Video games are big business: the global gaming market is projected to be worth more than $300 billion by 2027 according to Mordor Intelligence. With so much money at stake, the major game publishers are hugely incentivized to create the next big hit. But are games getting better, or has the golden age of video games already passed?
In this project, you'll analyze video game critic and user scores as well as sales data for the top 400 video games released since 1977. You'll search for a golden age of video games by identifying release years that users and critics liked best, and you'll explore the business side of gaming by looking at game sales data.
Your search will involve joining datasets and comparing results with set theory. You'll also filter, group, and order data. Make sure you brush up on these skills before trying this project! The database contains two tables.
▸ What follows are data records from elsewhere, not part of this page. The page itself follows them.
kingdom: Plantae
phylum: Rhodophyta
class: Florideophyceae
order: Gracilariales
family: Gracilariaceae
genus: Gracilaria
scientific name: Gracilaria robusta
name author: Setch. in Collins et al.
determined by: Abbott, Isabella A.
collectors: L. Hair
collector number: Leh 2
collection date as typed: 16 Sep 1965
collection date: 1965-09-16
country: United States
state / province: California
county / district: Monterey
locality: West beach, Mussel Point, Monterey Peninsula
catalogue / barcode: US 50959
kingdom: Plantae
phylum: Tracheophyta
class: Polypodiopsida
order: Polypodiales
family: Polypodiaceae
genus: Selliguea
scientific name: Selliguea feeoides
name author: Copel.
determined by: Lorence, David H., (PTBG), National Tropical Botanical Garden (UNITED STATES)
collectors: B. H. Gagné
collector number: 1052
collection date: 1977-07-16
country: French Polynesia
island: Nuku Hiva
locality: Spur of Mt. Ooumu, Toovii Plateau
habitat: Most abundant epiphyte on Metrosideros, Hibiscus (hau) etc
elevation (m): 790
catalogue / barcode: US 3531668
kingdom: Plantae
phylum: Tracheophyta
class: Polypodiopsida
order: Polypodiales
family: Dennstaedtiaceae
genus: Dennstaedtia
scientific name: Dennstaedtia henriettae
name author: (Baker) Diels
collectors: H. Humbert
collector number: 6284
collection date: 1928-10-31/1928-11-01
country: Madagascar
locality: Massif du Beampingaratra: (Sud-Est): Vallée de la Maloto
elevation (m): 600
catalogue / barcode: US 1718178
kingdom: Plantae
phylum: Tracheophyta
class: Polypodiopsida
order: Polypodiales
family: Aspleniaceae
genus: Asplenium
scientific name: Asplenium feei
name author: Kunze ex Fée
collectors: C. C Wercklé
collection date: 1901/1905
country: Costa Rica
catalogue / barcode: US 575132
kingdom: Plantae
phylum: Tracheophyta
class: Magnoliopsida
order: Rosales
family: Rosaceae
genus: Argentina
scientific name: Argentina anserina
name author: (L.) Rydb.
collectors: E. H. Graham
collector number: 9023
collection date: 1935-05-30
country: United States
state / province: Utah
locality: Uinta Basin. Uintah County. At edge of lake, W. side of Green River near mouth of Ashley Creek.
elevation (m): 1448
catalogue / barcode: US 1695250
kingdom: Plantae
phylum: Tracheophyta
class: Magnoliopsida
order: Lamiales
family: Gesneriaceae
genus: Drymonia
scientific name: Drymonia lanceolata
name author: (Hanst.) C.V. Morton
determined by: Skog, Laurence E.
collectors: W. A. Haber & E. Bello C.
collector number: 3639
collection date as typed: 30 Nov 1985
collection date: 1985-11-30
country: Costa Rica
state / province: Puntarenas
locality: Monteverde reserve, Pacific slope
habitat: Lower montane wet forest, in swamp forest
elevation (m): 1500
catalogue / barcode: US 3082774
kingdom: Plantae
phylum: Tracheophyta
Each table has been limited to 400 rows for this project, but you can find the complete dataset with over 13,000 games on Kaggle.
game_sales table
game_sales table| Column | Definition | Data Type |
|---|---|---|
| name | Name of the video game | varchar |
| platform | Gaming platform | varchar |
| publisher | Game publisher | varchar |
| developer | Game developer | varchar |
| games_sold | Number of copies sold (millions) | float |
| year | Release year | int |
reviews table
reviews table| Column | Definition | Data Type |
|---|---|---|
| name | Name of the video game | varchar |
| critic_score | Critic score according to Metacritic | float |
| user_score | User score according to Metacritic | float |
users_avg_year_rating table
users_avg_year_rating table| Column | Definition | Data Type |
|---|---|---|
| year | Release year of the games reviewed | int |
| num_games | Number of games released that year | int |
| avg_user_score | Average score of all the games ratings for the year | float |
critics_avg_year_rating table
critics_avg_year_rating table| Column | Definition | Data Type |
|---|---|---|
| year | Release year of the games reviewed | int |
| num_games | Number of games released that year | int |
| avg_critic_score | Average score of all the games ratings for the year | float |
-- best_selling_games
-- Select all the columns from the table game_sales.
SELECT *
FROM public.game_sales
-- Order the results based on the games_sold column, in descending order and return the top ten results.
ORDER BY games_sold DESC
LIMIT 10;-- critics_top_ten_years
-- Select the release year, number of games released, and average critic score for each year;
SELECT cayr.year,
cayr.num_games,
-- Round the column for average critic score to two decimal places.
ROUND(cayr.avg_critic_score, 2) AS avg_critic_score
FROM public.critics_avg_year_rating AS cayr
-- Join the game_sales and reviews tables so that only games which appear on both tables are represented.
INNER JOIN public.game_sales AS gs
ON cayr.year = gs.year
INNER JOIN public.reviews as r
ON gs.name = r.name
-- Only include years where the count of games released is more than 4.
WHERE cayr.num_games > 4
-- Group the data by release year, number of games released in a year, and its respective average critic scores.
GROUP BY cayr.year, cayr.num_games, cayr.avg_critic_score
-- Order the data from highest to lowest avg_critic_score and limit the results to the top ten years.
ORDER BY ROUND(cayr.avg_critic_score, 2) DESC
LIMIT 10;-- golden_years
-- Select the release year, number of games released, average critic score, average user score and difference between the critic and the user scores.
SELECT cayr.year,
cayr.num_games,
cayr.avg_critic_score,
uayr.avg_user_score,
-- Calculate the difference by subtracting the critic score from the user score
-- Have it aliased as diff.
ROUND(cayr.avg_critic_score - uayr.avg_user_score, 2) AS diff
FROM public.critics_avg_year_rating AS cayr
-- Join the critics_avg_year_rating and users_avg_year_rating tables so that only games which appear on both tables are represented.
INNER JOIN public.users_avg_year_rating AS uayr
ON cayr.year = uayr.year
-- Filter the date, so that only years that had an average rating of higher than nine from either the critics or the users appear.
WHERE cayr.avg_critic_score > 9 OR uayr.avg_user_score > 9
-- ORDER the data in ascending order by the year column.
ORDER BY cayr.year ASC;